● **Task to complete**
Write out the material word for word, starting at its first line and ending at the line that contains "part at (303, 393)", with both of those lines included.

● **Records for processing**
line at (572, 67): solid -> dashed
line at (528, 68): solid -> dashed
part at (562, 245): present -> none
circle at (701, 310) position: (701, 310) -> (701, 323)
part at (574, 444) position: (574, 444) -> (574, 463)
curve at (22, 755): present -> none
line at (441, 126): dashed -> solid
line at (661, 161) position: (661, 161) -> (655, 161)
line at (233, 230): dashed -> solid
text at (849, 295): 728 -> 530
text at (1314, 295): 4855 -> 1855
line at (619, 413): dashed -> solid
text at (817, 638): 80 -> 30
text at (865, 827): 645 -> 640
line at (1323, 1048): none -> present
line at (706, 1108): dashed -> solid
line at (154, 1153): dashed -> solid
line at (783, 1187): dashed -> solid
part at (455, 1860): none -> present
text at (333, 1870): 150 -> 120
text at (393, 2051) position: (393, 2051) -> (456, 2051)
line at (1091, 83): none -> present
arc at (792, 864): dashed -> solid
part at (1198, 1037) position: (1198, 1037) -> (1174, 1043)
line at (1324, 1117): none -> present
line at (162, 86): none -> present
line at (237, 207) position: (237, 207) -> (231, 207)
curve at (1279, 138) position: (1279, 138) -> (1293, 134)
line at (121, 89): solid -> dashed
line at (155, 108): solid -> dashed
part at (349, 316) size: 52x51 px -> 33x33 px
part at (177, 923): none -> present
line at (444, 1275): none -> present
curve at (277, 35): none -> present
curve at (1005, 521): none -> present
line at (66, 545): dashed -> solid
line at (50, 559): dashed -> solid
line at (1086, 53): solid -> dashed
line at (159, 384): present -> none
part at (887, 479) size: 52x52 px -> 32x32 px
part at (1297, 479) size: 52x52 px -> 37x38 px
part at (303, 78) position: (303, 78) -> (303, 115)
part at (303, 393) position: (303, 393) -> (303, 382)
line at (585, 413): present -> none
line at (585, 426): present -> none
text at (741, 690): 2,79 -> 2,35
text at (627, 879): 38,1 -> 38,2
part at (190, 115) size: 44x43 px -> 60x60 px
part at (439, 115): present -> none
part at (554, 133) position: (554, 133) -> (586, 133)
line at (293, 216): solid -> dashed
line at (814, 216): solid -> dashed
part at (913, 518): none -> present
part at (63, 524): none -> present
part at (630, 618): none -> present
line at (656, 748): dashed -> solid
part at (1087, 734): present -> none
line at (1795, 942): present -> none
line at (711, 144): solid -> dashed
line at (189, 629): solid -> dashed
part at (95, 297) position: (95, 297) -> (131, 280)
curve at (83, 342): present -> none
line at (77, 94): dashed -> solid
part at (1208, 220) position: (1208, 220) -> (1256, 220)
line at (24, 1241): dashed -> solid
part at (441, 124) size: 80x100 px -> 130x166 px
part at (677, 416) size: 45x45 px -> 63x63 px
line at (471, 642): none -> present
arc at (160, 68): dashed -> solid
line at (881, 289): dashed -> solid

● **Exercise result**
line at (572, 67): solid -> dashed
line at (528, 68): solid -> dashed
part at (562, 245): present -> none
circle at (701, 310) position: (701, 310) -> (701, 323)
part at (574, 444) position: (574, 444) -> (574, 463)
curve at (22, 755): present -> none
line at (441, 126): dashed -> solid
line at (661, 161) position: (661, 161) -> (655, 161)
line at (233, 230): dashed -> solid
text at (849, 295): 728 -> 530
text at (1314, 295): 4855 -> 1855
line at (619, 413): dashed -> solid
text at (817, 638): 80 -> 30
text at (865, 827): 645 -> 640
line at (1323, 1048): none -> present
line at (706, 1108): dashed -> solid
line at (154, 1153): dashed -> solid
line at (783, 1187): dashed -> solid
part at (455, 1860): none -> present
text at (333, 1870): 150 -> 120
text at (393, 2051) position: (393, 2051) -> (456, 2051)
line at (1091, 83): none -> present
arc at (792, 864): dashed -> solid
part at (1198, 1037) position: (1198, 1037) -> (1174, 1043)
line at (1324, 1117): none -> present
line at (162, 86): none -> present
line at (237, 207) position: (237, 207) -> (231, 207)
curve at (1279, 138) position: (1279, 138) -> (1293, 134)
line at (121, 89): solid -> dashed
line at (155, 108): solid -> dashed
part at (349, 316) size: 52x51 px -> 33x33 px
part at (177, 923): none -> present
line at (444, 1275): none -> present
curve at (277, 35): none -> present
curve at (1005, 521): none -> present
line at (66, 545): dashed -> solid
line at (50, 559): dashed -> solid
line at (1086, 53): solid -> dashed
line at (159, 384): present -> none
part at (887, 479) size: 52x52 px -> 32x32 px
part at (1297, 479) size: 52x52 px -> 37x38 px
part at (303, 78) position: (303, 78) -> (303, 115)
part at (303, 393) position: (303, 393) -> (303, 382)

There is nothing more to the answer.